--- Aim of the exercise ---
Each line of the records that includes "eCom" should be found and copied.

--- Recorded data ---
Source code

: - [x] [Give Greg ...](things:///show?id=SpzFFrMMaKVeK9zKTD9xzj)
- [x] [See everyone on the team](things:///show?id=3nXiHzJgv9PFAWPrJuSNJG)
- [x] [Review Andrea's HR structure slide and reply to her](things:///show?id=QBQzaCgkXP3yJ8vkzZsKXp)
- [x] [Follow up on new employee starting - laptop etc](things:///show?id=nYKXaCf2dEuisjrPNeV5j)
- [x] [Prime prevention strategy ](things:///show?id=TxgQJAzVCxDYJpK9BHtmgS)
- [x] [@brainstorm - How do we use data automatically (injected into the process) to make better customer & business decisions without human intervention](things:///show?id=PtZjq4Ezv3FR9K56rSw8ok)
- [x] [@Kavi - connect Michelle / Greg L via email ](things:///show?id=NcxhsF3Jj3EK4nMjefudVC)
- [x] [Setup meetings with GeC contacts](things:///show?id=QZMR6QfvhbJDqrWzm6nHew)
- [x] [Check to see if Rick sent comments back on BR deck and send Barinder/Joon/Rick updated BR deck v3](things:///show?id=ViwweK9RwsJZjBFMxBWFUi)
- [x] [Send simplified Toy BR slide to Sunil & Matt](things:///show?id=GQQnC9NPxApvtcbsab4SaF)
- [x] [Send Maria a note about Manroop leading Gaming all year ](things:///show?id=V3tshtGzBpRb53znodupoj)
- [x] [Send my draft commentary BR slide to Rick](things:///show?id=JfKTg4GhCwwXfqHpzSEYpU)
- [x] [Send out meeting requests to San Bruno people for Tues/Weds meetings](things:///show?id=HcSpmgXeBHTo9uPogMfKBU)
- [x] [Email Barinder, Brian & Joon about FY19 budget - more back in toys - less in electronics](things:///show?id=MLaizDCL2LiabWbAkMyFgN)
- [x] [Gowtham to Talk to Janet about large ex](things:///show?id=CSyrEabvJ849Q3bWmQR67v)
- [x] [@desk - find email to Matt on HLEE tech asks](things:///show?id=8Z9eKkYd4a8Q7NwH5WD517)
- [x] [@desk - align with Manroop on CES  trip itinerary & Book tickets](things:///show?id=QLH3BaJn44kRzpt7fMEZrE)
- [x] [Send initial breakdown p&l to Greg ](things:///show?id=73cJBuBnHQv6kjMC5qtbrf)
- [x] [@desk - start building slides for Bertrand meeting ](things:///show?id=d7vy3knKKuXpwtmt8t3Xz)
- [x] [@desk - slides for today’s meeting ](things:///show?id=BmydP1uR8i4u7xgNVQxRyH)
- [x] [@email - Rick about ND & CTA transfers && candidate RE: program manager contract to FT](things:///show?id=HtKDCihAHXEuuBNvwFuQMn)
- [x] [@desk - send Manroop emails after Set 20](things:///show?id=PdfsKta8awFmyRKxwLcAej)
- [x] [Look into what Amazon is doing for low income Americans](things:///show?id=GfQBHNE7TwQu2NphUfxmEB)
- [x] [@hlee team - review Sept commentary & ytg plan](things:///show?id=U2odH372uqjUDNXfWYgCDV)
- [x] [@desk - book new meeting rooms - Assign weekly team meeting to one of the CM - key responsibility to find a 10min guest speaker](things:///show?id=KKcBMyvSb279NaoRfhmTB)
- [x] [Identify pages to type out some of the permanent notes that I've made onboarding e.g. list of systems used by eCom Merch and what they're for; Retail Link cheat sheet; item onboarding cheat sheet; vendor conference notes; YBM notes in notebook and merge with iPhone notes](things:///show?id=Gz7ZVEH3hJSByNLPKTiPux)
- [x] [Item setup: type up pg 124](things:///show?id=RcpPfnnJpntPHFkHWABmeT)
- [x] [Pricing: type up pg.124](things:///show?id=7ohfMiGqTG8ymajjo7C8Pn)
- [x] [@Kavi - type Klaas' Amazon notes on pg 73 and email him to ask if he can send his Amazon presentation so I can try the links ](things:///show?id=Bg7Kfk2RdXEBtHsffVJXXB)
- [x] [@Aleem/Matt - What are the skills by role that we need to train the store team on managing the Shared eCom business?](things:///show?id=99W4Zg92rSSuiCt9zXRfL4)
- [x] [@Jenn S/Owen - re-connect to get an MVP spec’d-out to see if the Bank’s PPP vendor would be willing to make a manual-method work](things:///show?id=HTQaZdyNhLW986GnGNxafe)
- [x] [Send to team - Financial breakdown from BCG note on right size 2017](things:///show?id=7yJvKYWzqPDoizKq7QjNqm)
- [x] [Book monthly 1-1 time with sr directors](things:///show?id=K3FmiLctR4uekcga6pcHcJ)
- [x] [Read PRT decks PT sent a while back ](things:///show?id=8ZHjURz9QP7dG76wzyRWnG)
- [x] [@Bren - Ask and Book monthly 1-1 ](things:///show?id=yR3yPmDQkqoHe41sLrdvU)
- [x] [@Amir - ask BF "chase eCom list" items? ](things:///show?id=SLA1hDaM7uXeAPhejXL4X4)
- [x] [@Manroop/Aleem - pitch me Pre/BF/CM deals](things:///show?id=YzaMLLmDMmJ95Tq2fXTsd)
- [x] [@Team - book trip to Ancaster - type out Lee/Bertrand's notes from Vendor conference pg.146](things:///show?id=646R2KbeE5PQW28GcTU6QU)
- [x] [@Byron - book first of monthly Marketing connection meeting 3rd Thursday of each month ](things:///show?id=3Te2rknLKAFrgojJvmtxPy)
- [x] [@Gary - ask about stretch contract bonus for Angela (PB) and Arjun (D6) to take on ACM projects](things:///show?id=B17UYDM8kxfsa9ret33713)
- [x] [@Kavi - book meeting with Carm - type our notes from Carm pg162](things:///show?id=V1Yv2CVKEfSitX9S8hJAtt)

--- Your response ---
- [x] [Identify pages to type out some of the permanent notes that I've made onboarding e.g. list of systems used by eCom Merch and what they're for; Retail Link cheat sheet; item onboarding cheat sheet; vendor conference notes; YBM notes in notebook and merge with iPhone notes](things:///show?id=Gz7ZVEH3hJSByNLPKTiPux)
- [x] [@Aleem/Matt - What are the skills by role that we need to train the store team on managing the Shared eCom business?](things:///show?id=99W4Zg92rSSuiCt9zXRfL4)
- [x] [@Amir - ask BF "chase eCom list" items? ](things:///show?id=SLA1hDaM7uXeAPhejXL4X4)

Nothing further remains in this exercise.